Racism, however, was losing its hold on the Southern electorate. It was becoming more challenging to ride an anti-Black ticket into political office openly. This was when the two architects of modern American fascism sent our country down a path that 45 years later would bring us to the brink of a genuine fascist takeover. Paul Weyrich founded the Religious Right, and Jerry Falwell founded the Moral Majority. Both of them were obsessed with protecting racially segregated universities, Bob Jones University and Falwell’s own Liberty University, from IRS penalties.
Weyrich’s genius, however, lay in his understanding that racism — the defense of racial segregation — was not likely to energize grassroots evangelical voters. So he, Falwell and others deftly flipped the script. Instead of the Religious Right mobilizing in defense of segregation, evangelical leaders in the late 1970s decried government intrusion into their affairs as an assault on religious freedom, thereby writing a page for the modern Republican Party playbook, used shamelessly in the Hobby Lobby and the Masterpiece Cakeshop cases (The Religious Right and the Abortion Myth).
The notion of “religious freedom,” too, was, for many Americans in the 1970s, something they struggled to understand. Christians in the United States were not complaining about real or imagined federal oppression of their religion. The fact that Weyrich, Falwell, and others were trying to use religious oppression to justify their greed and racism was not catching on.

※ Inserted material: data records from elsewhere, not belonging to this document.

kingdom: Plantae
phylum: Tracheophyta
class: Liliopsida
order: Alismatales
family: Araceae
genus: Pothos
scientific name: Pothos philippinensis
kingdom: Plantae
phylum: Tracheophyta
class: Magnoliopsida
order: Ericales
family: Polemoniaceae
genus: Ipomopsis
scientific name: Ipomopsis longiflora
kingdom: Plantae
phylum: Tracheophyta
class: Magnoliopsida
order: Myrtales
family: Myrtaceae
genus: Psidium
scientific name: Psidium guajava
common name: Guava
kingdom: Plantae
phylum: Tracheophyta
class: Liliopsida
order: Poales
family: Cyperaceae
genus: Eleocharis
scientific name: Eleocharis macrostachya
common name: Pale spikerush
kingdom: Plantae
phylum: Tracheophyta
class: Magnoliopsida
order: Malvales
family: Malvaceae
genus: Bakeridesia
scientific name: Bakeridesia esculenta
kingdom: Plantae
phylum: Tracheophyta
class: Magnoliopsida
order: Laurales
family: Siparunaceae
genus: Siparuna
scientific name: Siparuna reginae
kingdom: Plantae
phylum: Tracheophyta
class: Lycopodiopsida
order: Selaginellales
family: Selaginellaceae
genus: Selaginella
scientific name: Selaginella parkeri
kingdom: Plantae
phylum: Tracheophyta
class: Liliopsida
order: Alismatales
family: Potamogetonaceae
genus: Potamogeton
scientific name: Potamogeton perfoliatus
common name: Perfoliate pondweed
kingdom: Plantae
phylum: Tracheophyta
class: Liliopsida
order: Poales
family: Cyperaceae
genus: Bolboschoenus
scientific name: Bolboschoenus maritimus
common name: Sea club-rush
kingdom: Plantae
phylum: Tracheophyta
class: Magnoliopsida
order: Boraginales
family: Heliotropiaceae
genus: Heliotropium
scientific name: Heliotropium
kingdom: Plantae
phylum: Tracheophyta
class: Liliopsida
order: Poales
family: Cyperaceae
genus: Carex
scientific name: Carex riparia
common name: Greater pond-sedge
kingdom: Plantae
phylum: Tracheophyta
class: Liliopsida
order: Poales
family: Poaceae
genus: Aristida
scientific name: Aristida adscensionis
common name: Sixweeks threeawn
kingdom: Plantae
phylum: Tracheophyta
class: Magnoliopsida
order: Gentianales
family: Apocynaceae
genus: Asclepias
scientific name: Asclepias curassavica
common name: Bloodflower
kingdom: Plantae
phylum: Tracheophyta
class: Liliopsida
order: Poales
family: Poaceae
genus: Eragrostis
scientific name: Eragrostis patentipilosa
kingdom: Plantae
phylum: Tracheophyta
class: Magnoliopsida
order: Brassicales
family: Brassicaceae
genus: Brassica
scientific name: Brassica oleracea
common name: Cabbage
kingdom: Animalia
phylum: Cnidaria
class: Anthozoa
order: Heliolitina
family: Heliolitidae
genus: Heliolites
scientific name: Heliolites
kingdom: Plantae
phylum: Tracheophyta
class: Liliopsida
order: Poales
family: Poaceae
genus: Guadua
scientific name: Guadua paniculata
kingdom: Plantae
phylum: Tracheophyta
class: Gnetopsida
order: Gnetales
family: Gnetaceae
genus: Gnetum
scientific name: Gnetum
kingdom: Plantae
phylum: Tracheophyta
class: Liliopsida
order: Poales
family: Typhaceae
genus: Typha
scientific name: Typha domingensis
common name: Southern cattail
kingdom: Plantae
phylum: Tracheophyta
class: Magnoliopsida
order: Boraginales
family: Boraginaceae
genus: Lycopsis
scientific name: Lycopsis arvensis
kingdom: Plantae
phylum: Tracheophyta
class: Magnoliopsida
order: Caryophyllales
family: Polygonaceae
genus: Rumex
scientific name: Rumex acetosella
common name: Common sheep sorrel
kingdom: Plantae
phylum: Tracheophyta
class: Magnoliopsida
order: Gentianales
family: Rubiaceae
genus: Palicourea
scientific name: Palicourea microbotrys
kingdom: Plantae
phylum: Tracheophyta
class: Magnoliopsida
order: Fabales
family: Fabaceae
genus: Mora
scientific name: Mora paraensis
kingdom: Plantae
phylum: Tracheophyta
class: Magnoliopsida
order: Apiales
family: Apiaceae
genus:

It wouldn’t be until 1978 that Jerry Falwell would write his first sermon against abortion. Having watched in the 1978 mid-terms as four long-time Democrats in swing states were so unceremoniously upset by anti-abortion newcomer Republicans, Jerry Falwell realized that he had to become the most anti-abortion minister in America to keep his push for segregation alive. Overnight, the Moral Majority became the face of the anti-abortion movement.
Weyrich had finally landed on an issue — abortion — that could mobilize grassroots evangelicals. Now, Falwell and other leaders of the Religious Right had a “respectable” issue, opposition to abortion, one that would energize white evangelicals — and, not incidentally, divert attention from the real origins of their movement (The Religious Right and the Abortion Myth).
Ronald Reagan made no mention of abortion during his run for office, and the hysteria that would become the anti-abortion movement would not take hold until the mid to late 1980s. Falwell and others used the opposition to abortion by a smaller, more passionate minority to empower their movements for race segregation in religious institutions. By joining the two movements, Falwell invigorated his segregation message while enjoying the righteousness of the pro-life movement.
As we have seen, the religious right has made a habit of collecting hot-button social issues and incorporating them under the umbrella of anti-abortion, which now is the home for systemic racism against Blacks and immigrants, anti-LGBTQ, pro-gun, “deep state” and more. The Moral Majority, as it is manifested in Falwell’s Liberty University in Lynchburg, Virginia, and the religious right, in general, is the breeding ground for the rise of American fascism, and it was opposition to abortion that made them the most powerful voting bloc in the country. The tolerance of Trump is because they believed he would ultimately ban abortion. All of his other faults were acceptable.
And so it goes now: each time there is a loss of enthusiasm for the movement, right-wingers create a new social issue to slip under the movement’s umbrella. With each newly added “cause,” the ideal America becomes ever more rigid and unforgiving. America’s fascism becomes more encompassing, and the tent with fascists from diverse walks of life is ever larger.